Your assignment: Give again, word for word, the lines below that run from the line with "Kolor dominujący" through the line with "terkena cipratan air". Drop the pictures.

Information:
* * * * *

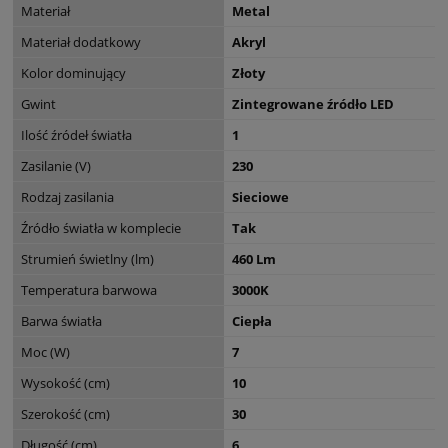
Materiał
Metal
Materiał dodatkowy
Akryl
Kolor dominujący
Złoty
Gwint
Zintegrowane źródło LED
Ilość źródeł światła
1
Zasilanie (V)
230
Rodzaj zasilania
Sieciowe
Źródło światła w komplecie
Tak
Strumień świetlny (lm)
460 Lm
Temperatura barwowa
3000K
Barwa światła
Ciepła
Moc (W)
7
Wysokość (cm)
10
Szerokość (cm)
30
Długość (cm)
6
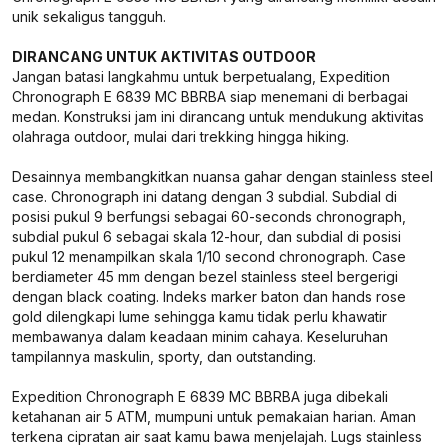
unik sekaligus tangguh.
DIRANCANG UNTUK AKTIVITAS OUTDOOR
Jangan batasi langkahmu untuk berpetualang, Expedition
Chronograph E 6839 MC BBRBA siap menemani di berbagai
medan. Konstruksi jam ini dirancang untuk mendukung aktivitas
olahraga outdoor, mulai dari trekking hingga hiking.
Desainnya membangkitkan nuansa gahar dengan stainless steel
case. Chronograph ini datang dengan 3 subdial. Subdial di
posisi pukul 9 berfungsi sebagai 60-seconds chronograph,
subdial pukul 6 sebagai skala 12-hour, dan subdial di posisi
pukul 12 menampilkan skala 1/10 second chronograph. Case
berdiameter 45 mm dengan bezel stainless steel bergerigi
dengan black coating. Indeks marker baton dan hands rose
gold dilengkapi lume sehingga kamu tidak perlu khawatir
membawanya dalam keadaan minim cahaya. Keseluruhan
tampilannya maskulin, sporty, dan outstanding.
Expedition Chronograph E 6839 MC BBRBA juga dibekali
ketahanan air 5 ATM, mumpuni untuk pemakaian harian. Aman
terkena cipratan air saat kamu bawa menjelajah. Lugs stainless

* * * * *

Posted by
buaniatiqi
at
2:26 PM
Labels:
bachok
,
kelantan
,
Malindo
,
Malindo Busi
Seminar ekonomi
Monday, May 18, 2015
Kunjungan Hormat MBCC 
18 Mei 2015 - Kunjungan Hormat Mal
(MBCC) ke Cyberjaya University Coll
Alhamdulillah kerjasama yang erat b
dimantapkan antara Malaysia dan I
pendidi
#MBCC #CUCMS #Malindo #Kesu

* * * * *

Result of the task:
Kolor dominujący
Złoty
Gwint
Zintegrowane źródło LED
Ilość źródeł światła
1
Zasilanie (V)
230
Rodzaj zasilania
Sieciowe
Źródło światła w komplecie
Tak
Strumień świetlny (lm)
460 Lm
Temperatura barwowa
3000K
Barwa światła
Ciepła
Moc (W)
7
Wysokość (cm)
10
Szerokość (cm)
30
Długość (cm)
6
unik sekaligus tangguh.
DIRANCANG UNTUK AKTIVITAS OUTDOOR
Jangan batasi langkahmu untuk berpetualang, Expedition
Chronograph E 6839 MC BBRBA siap menemani di berbagai
medan. Konstruksi jam ini dirancang untuk mendukung aktivitas
olahraga outdoor, mulai dari trekking hingga hiking.
Desainnya membangkitkan nuansa gahar dengan stainless steel
case. Chronograph ini datang dengan 3 subdial. Subdial di
posisi pukul 9 berfungsi sebagai 60-seconds chronograph,
subdial pukul 6 sebagai skala 12-hour, dan subdial di posisi
pukul 12 menampilkan skala 1/10 second chronograph. Case
berdiameter 45 mm dengan bezel stainless steel bergerigi
dengan black coating. Indeks marker baton dan hands rose
gold dilengkapi lume sehingga kamu tidak perlu khawatir
membawanya dalam keadaan minim cahaya. Keseluruhan
tampilannya maskulin, sporty, dan outstanding.
Expedition Chronograph E 6839 MC BBRBA juga dibekali
ketahanan air 5 ATM, mumpuni untuk pemakaian harian. Aman
terkena cipratan air saat kamu bawa menjelajah. Lugs stainless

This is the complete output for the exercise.